Where’s the Microsoft that hailed the Xbox One as the digital, “all in one” future of our living rooms? Now that the gaming console is available without Kinect, it’s a future that feels increasingly out of reach.
Granted, decoupling Kinect is a shrewd decision to spike sales and reach price parity with the PS4. And with fickle voice commands and a virtually non-existent Kinect gaming lineup, Microsoft hasn’t justified Kinect’s required bundling. Yet I’m worried this is a short term business call that could hobble the Xbox One in the long run.
With Kinect originally bundled with every Xbox One sold, Microsoft had a multimedia and convergence angle over the PS4. The accessory adds voice control, motion gaming, an IR blaster to control your cable box, Skype, interactive fitness classes and much more. While much of its ambition wasn’t realized on day one, the long term potential is enormous; it’s Microsoft’s trojan horse of a gaming console to win over a larger general public. If traditional core console gaming falls out of favor long term, Microsoft would be far better equipped to pivot with a Kinect attached to every Xbox.
Now without Kinect, the PS4 pulls ahead of the Xbox One in several tangible ways. First, raw performance, as evidenced by better frame rates and higher resolutions across several multi-platform titles. It’s a tiny, even negligible factor for every day consumers, but a potential selling factor among core gamers. Also the PS4 trumps Xbox on indie releases as well; Microsoft has been playing catch up with their ID@Xbox division, but their releases are less notable and diverse than Sony’s.
Finally, there’s the user interface, an underrated factor among a mainstream audience. While the PS4 “horizontal ribbon” style UI is a bit simplistic and lacks customization, it works effectively for launching games and tracking online activity. The XBox One’s comparatively complex UI was designed around voice for primary navigation; using just a controller is often awkward. Microsoft is claiming any controller navigation shortcomings will be addressed in future system updates but for now this puts a Kinect-less Xbox at a disadvantage.
In short, power, indies, UI and sales momentum all favor the PS4. What’s left are games. Microsoft will likely focus heavily, if not entirely, on gaming for their E3 keynote this year. They’re betting on their financial strength to shore up more first and third party exclusives than Sony.

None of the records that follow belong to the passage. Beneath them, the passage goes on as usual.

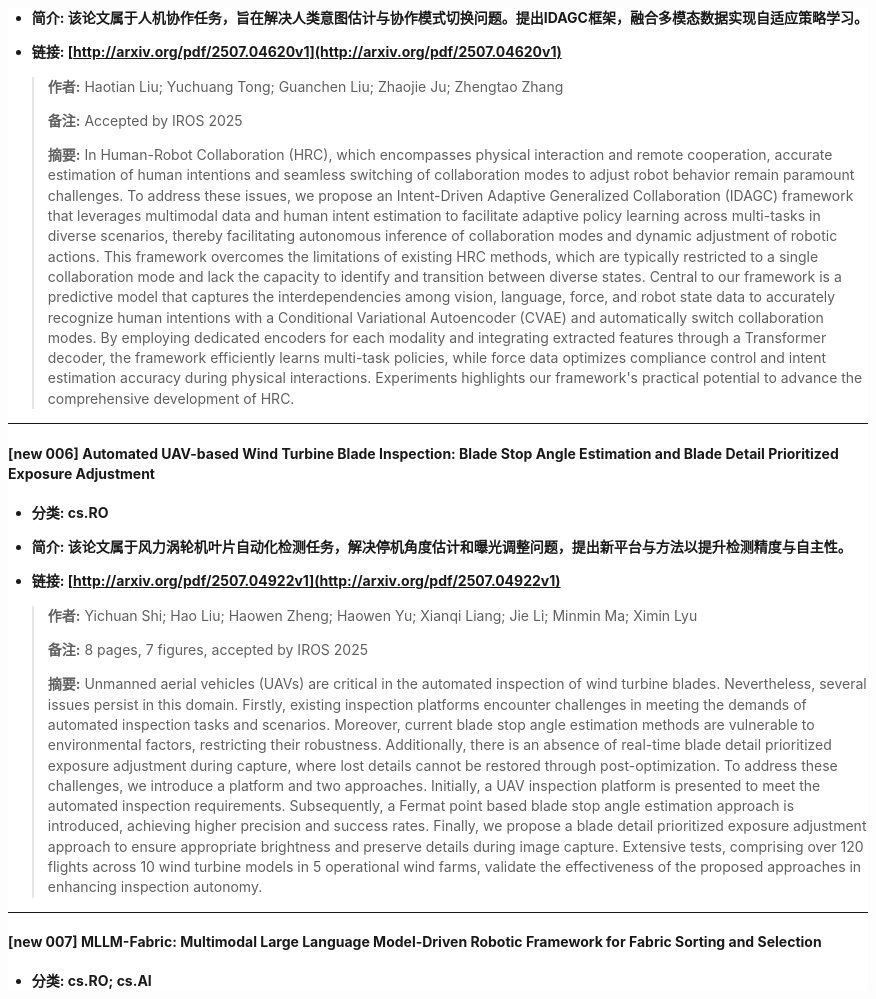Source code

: 
- **简介: 该论文属于人机协作任务，旨在解决人类意图估计与协作模式切换问题。提出IDAGC框架，融合多模态数据实现自适应策略学习。**

- **链接: [http://arxiv.org/pdf/2507.04620v1](http://arxiv.org/pdf/2507.04620v1)**

> **作者:** Haotian Liu; Yuchuang Tong; Guanchen Liu; Zhaojie Ju; Zhengtao Zhang
>
> **备注:** Accepted by IROS 2025
>
> **摘要:** In Human-Robot Collaboration (HRC), which encompasses physical interaction and remote cooperation, accurate estimation of human intentions and seamless switching of collaboration modes to adjust robot behavior remain paramount challenges. To address these issues, we propose an Intent-Driven Adaptive Generalized Collaboration (IDAGC) framework that leverages multimodal data and human intent estimation to facilitate adaptive policy learning across multi-tasks in diverse scenarios, thereby facilitating autonomous inference of collaboration modes and dynamic adjustment of robotic actions. This framework overcomes the limitations of existing HRC methods, which are typically restricted to a single collaboration mode and lack the capacity to identify and transition between diverse states. Central to our framework is a predictive model that captures the interdependencies among vision, language, force, and robot state data to accurately recognize human intentions with a Conditional Variational Autoencoder (CVAE) and automatically switch collaboration modes. By employing dedicated encoders for each modality and integrating extracted features through a Transformer decoder, the framework efficiently learns multi-task policies, while force data optimizes compliance control and intent estimation accuracy during physical interactions. Experiments highlights our framework's practical potential to advance the comprehensive development of HRC.
>
---
#### [new 006] Automated UAV-based Wind Turbine Blade Inspection: Blade Stop Angle Estimation and Blade Detail Prioritized Exposure Adjustment
- **分类: cs.RO**

- **简介: 该论文属于风力涡轮机叶片自动化检测任务，解决停机角度估计和曝光调整问题，提出新平台与方法以提升检测精度与自主性。**

- **链接: [http://arxiv.org/pdf/2507.04922v1](http://arxiv.org/pdf/2507.04922v1)**

> **作者:** Yichuan Shi; Hao Liu; Haowen Zheng; Haowen Yu; Xianqi Liang; Jie Li; Minmin Ma; Ximin Lyu
>
> **备注:** 8 pages, 7 figures, accepted by IROS 2025
>
> **摘要:** Unmanned aerial vehicles (UAVs) are critical in the automated inspection of wind turbine blades. Nevertheless, several issues persist in this domain. Firstly, existing inspection platforms encounter challenges in meeting the demands of automated inspection tasks and scenarios. Moreover, current blade stop angle estimation methods are vulnerable to environmental factors, restricting their robustness. Additionally, there is an absence of real-time blade detail prioritized exposure adjustment during capture, where lost details cannot be restored through post-optimization. To address these challenges, we introduce a platform and two approaches. Initially, a UAV inspection platform is presented to meet the automated inspection requirements. Subsequently, a Fermat point based blade stop angle estimation approach is introduced, achieving higher precision and success rates. Finally, we propose a blade detail prioritized exposure adjustment approach to ensure appropriate brightness and preserve details during image capture. Extensive tests, comprising over 120 flights across 10 wind turbine models in 5 operational wind farms, validate the effectiveness of the proposed approaches in enhancing inspection autonomy.
>
---
#### [new 007] MLLM-Fabric: Multimodal Large Language Model-Driven Robotic Framework for Fabric Sorting and Selection
- **分类: cs.RO; cs.AI**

Granted, exclusives have spiked consoles sales historically, most notably in the form of Wii Sports several years ago. This being 2014, I wonder if we’re in a changed gaming landscape. Like other forms of media, modern gaming user bases are now heavily fragmented across multiples tastes and platforms. I suspect big budget exclusives – the Halos and Mario Karts of the world – are losing their impact. Titanfall is a prime example; its twist on the multiplayer shooter genre was critically lauded upon release, but the game’s online community is far smaller and less active than the Battlefield and Call of Duty releases from previous years. The incentive for AAA publishers to go multi-platform has never been stronger: as budgets escalate, spreading a release among as many platforms as possible makes strong financial sense. Both the PS4 and Xbox One have similar, PC-like architecture which makes porting easier than previous console generations.
Even if exclusives are still the system sellers they once were, what if Sony comes out of this E3 swinging with a strong showing of their own? What moves does Microsoft have left?
It didn’t have to be this way. Perceptions of momentum aside, the Xbox One has time to catch up without gutting the Kinect this early; Xbox One sales, while significantly less than the PS4, are still strong with at least five million units shipped as of a month ago. The XBox One is even beating the original Xbox 360 sales by 76 percent when comparing each console’s first six months at retail. There are a lot of smaller, yet substantial actions to chase the PS4 on price; they could have packed in a few free games, a year of Xbox Live Gold, or just slashed the console’s price by $50.
Overall, the Xbox One could have been a device with a unique, even visionary ambition if Microsoft had stuck to their initial ambitions. However, sans Kinect, it’s a console without a strong voice and differentiator from its competition.